Key Takeaways
- Expansion and acquisition projects are poised to enhance revenue growth, improve net margins, and drive operational efficiencies.
- Strong balance sheet and strategic positioning in U.S. shale basins ensure supply stability and financial resilience.
- Exposure to macroeconomic variables and regulatory risks might affect revenue, margins, and future earnings, while needing strategic adjustments for sustained growth.
Catalysts
About ONEOK- Operates as a midstream service provider of gathering, processing, fractionation, transportation, storage, and marine export services in the United States.
- Completion of organic growth projects like the West Texas NGL pipeline expansion and the Elk Creek pipeline expansion are expected to boost volumes and subsequently drive revenue and earnings growth.
- Acquisition-related synergies, particularly from recent EnLink and Medallion purchases, offer a unique catalyst for earnings growth, not dependent on production volume, which can improve net margins.
- Strategic connection projects, such as linking the Easton Energy NGL assets with Gulf Coast infrastructure, are set to enhance operational efficiencies and support earnings growth into 2025 and 2026.
- Strong positioning in productive U.S. shale basins with major producers assures supply stability, potentially leading to revenue growth.
- Commitment to maintaining a strong balance sheet and investment-grade credit ratings adds financial flexibility, conducive to sustaining earnings even in unfavorable economic conditions.
ONEOK Future Earnings and Revenue Growth
Assumptions
How have these above catalysts been quantified?- Analysts are assuming ONEOK's revenue will grow by 8.6% annually over the next 3 years.
- Analysts assume that profit margins will increase from 12.1% today to 14.0% in 3 years time.
- Analysts expect earnings to reach $4.5 billion (and earnings per share of $7.02) by about May 2028, up from $3.0 billion today. However, there is some disagreement amongst the analysts with the more bearish ones expecting earnings as low as $3.8 billion.
- In order for the above numbers to justify the analysts price target, the company would need to trade at a PE ratio of 22.3x on those 2028 earnings, up from 16.3x today. This future PE is greater than the current PE for the US Oil and Gas industry at 11.3x.
- Analysts expect the number of shares outstanding to grow by 7.0% per year for the next 3 years.
- To value all of this in today's terms, we will use a discount rate of 6.93%, as per the Simply Wall St company report.
ONEOK Future Earnings Per Share Growth
Risks
What could happen that would invalidate this narrative?- The absence of earnings from divested interstate pipeline assets, which were used to deleverage the balance sheet, might impact overall revenue and net margins negatively in the short term.
- Exposure to macroeconomic variables such as commodity prices and inflationary trends could create volatility, potentially impacting net margins and earnings.
- Regulatory developments pose risks that might result in increased compliance costs or operational restrictions, affecting future earnings potential.
- Market dynamics, including prolonged shifts in the economic environment, could necessitate adjustments in capital plans, possibly leading to reduced growth and impacting long-term earnings and profitability.
- The potential need for meaningful concessions to producers under challenging market conditions could suppress future revenue growth from these segments.
Valuation
How have all the factors above been brought together to estimate a fair value?- The analysts have a consensus price target of $106.803 for ONEOK based on their expectations of its future earnings growth, profit margins and other risk factors. However, there is a degree of disagreement amongst analysts, with the most bullish reporting a price target of $147.0, and the most bearish reporting a price target of just $90.0.
- In order for you to agree with the analyst's consensus, you'd need to believe that by 2028, revenues will be $31.9 billion, earnings will come to $4.5 billion, and it would be trading on a PE ratio of 22.3x, assuming you use a discount rate of 6.9%.
- Given the current share price of $79.29, the analyst price target of $106.8 is 25.8% higher.
- We always encourage you to reach your own conclusions though.
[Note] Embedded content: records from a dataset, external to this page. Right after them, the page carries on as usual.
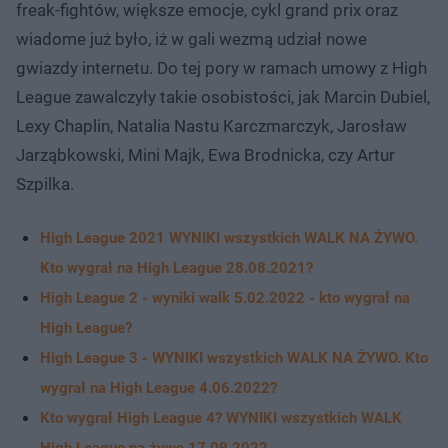
freak-fightów, większe emocje, cykl grand prix oraz
wiadome już było, iż w gali wezmą udział nowe
gwiazdy internetu. Do tej pory w ramach umowy z High
League zawalczyły takie osobistości, jak Marcin Dubiel,
Lexy Chaplin, Natalia Nastu Karczmarczyk, Jarosław
Jarząbkowski, Mini Majk, Ewa Brodnicka, czy Artur
Szpilka.
High League 2021 WYNIKI wszystkich WALK NA ŻYWO.
Kto wygrał na High League 28.08.2021?
High League 2 - wyniki walk 5.02.2022 - kto wygrał na
High League?
High League 3 - WYNIKI wszystkich WALK NA ŻYWO. Kto
wygrał na High League 4.06.2022?
Kto wygrał High League 4? WYNIKI wszystkich WALK
High League na żywo 17.09.2022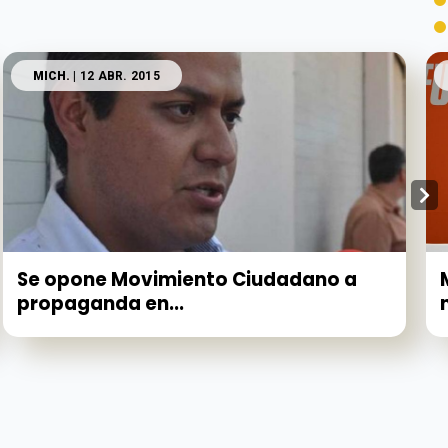
MICH.
| 12 ABR. 2015
Se opone Movimiento Ciudadano a
propaganda en...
So sense check these analyst numbers against your own assumptions and expectations based on your understanding of the business and what you believe is probable.
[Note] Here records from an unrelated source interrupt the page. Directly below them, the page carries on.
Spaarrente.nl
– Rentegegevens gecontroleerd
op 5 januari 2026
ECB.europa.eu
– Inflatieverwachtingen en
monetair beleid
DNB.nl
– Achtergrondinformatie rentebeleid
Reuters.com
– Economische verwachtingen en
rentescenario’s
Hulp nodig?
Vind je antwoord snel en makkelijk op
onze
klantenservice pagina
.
How well do narratives help inform your perspective?
Disclaimer
AnalystConsensusTarget is a tool utilizing a Large Language Model (LLM) that ingests data on consensus price targets, forecasted revenue and earnings figures, as well as the transcripts of earnings calls to produce qualitative analysis. The narratives produced by AnalystConsensusTarget are general in nature and are based solely on analyst data and publicly-available material published by the respective companies. These scenarios are not indicative of the company's future performance and are exploratory in nature. Simply Wall St has no position in the company(s) mentioned. Simply Wall St may provide the securities issuer or related entities with website advertising services for a fee, on an arm's length basis. These relationships have no impact on the way we conduct our business, the content we host, or how our content is served to users. The price targets and estimates used are consensus data, and do not constitute a recommendation to buy or sell any stock, and they do not take account of your objectives, or your financial situation. Note that AnalystConsensusTarget's analysis may not factor in the latest price-sensitive company announcements or qualitative material.